WHAT THE TASK ASKS >> Establish how many lines in the entries hold the string "para". The number by itself is the whole answer.

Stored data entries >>
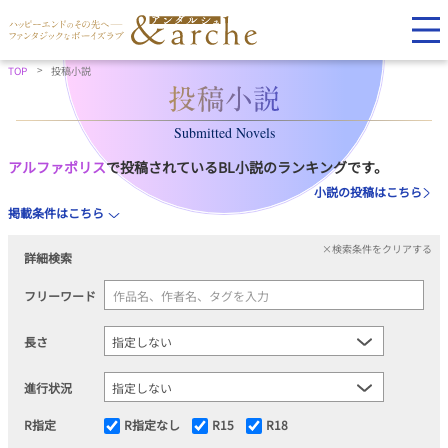
TOP
投稿小説
Submitted Novels
アルファポリス
で投稿されているBL小説のランキングです。
小説の投稿はこちら
掲載条件はこちら
×検索条件をクリアする
詳細検索
フリーワード
長さ
進行状況
R指定
R指定なし
R15
R18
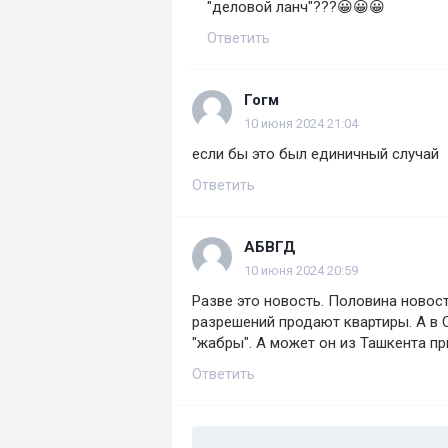
"деловой ланч"???😀😀😀
Ответить
Гогм
10 июня 2024 21:04
если бы это был единичный случай
Ответить
АБВГД
10 июня 2024 20:59
Разве это новость. Половина новос
разрешений продают квартиры. А в 
"жабры". А может он из Ташкента пр
Ответить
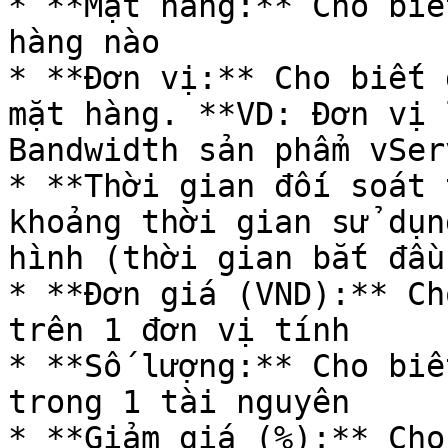
* **Mặt hàng:** Cho biế
hàng nào

* **Đơn vị:** Cho biết 
mặt hàng. **VD: Đơn vị 
Bandwidth sản phẩm vSer
* **Thời gian đối soát 
khoảng thời gian sử dụn
hình (thời gian bắt đầu
* **Đơn giá (VND):** Ch
trên 1 đơn vị tính

* **Số lượng:** Cho biế
trong 1 tài nguyên

* **Giảm giá (%):** Cho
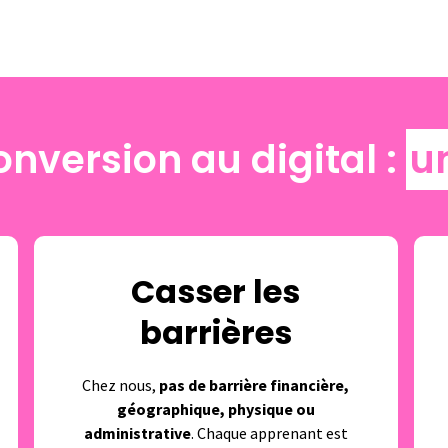
nversion au digital :​
u
Casser les
barrières
Chez nous,
pas de barrière financière,
géographique, physique ou
administrative
. Chaque apprenant est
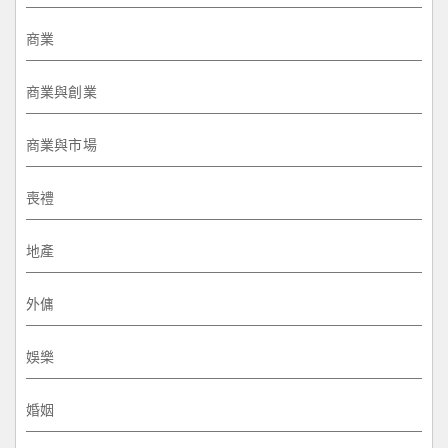
商業
商業與創業
商業與市場
喪禮
地產
外傭
娛樂
婚姻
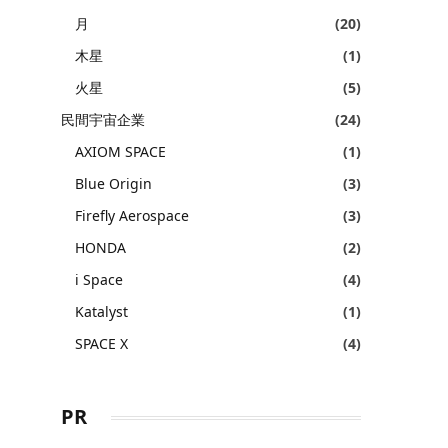
月
(20)
木星
(1)
火星
(5)
民間宇宙企業
(24)
AXIOM SPACE
(1)
Blue Origin
(3)
Firefly Aerospace
(3)
HONDA
(2)
i Space
(4)
Katalyst
(1)
SPACE X
(4)
PR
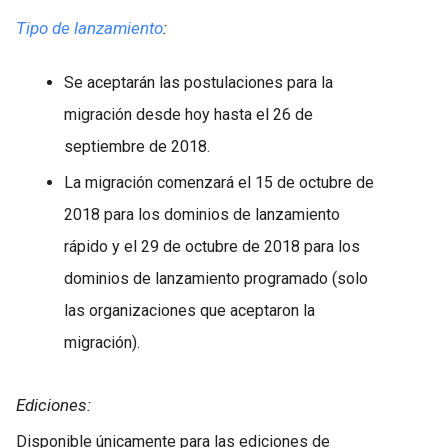
Tipo de lanzamiento
:
Se aceptarán las postulaciones para la
migración desde hoy hasta el 26 de
septiembre de 2018.
La migración comenzará el 15 de octubre de
2018 para los dominios de lanzamiento
rápido y el 29 de octubre de 2018 para los
dominios de lanzamiento programado (solo
las organizaciones que aceptaron la
migración).
Ediciones:
Disponible únicamente para las ediciones de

RESPONSE BOX >> 4